Give the listing again word for word, excluding the pictures it contains.

::::

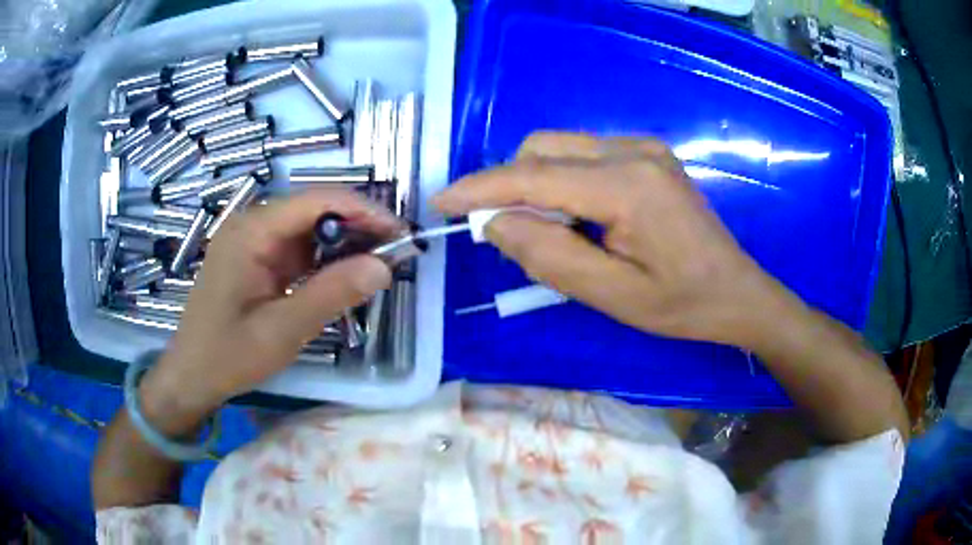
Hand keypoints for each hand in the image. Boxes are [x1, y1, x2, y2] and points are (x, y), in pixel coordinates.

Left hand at [140, 189, 400, 426]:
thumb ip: (332, 294)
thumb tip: (384, 266)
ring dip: (343, 243)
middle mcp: (251, 224)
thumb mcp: (283, 330)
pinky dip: (324, 260)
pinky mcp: (255, 259)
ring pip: (308, 229)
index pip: (317, 200)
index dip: (364, 210)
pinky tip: (344, 275)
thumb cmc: (228, 355)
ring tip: (377, 263)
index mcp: (252, 231)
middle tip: (395, 252)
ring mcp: (252, 241)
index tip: (400, 233)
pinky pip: (296, 249)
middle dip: (357, 226)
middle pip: (314, 210)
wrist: (191, 375)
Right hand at [434, 132, 800, 349]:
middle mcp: (633, 150)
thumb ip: (549, 255)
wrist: (737, 292)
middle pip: (543, 148)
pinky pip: (584, 154)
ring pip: (560, 147)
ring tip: (548, 230)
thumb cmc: (681, 305)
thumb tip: (496, 222)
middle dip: (510, 184)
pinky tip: (578, 216)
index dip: (481, 188)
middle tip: (505, 232)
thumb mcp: (612, 296)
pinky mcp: (648, 153)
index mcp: (627, 186)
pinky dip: (562, 180)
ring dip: (536, 182)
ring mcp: (643, 147)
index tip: (442, 201)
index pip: (534, 176)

::::

- Solution to the exercise
Hand keypoints for each hand in the image. Boxes are [x1, y1, x2, y2] and points are (x, y), in pixel coordinates.

Left hand at [140, 189, 400, 426]:
thumb ip: (332, 294)
thumb tip: (384, 266)
ring dip: (343, 243)
middle mcp: (251, 224)
thumb mcp: (283, 330)
pinky dip: (324, 260)
pinky mcp: (255, 259)
ring pip: (308, 229)
index pip: (317, 200)
index dip: (364, 210)
pinky tip: (344, 275)
thumb cmc: (228, 355)
ring tip: (377, 263)
index mcp: (252, 231)
middle tip: (395, 252)
ring mcp: (252, 241)
index tip: (400, 233)
pinky pip: (296, 249)
middle dip: (357, 226)
middle pip: (314, 210)
wrist: (191, 375)
Right hand at [434, 132, 800, 349]:
middle mcp: (633, 150)
thumb ip: (549, 255)
wrist: (737, 292)
middle pip: (543, 148)
pinky pip: (584, 154)
ring pip: (560, 147)
ring tip: (548, 230)
thumb cmc: (681, 305)
thumb tip: (496, 222)
middle dip: (510, 184)
pinky tip: (578, 216)
index dip: (481, 188)
middle tip: (505, 232)
thumb mcp: (612, 296)
pinky mcp: (648, 153)
index mcp: (627, 186)
pinky dip: (562, 180)
ring dip: (536, 182)
ring mcp: (643, 147)
index tip: (442, 201)
index pip: (534, 176)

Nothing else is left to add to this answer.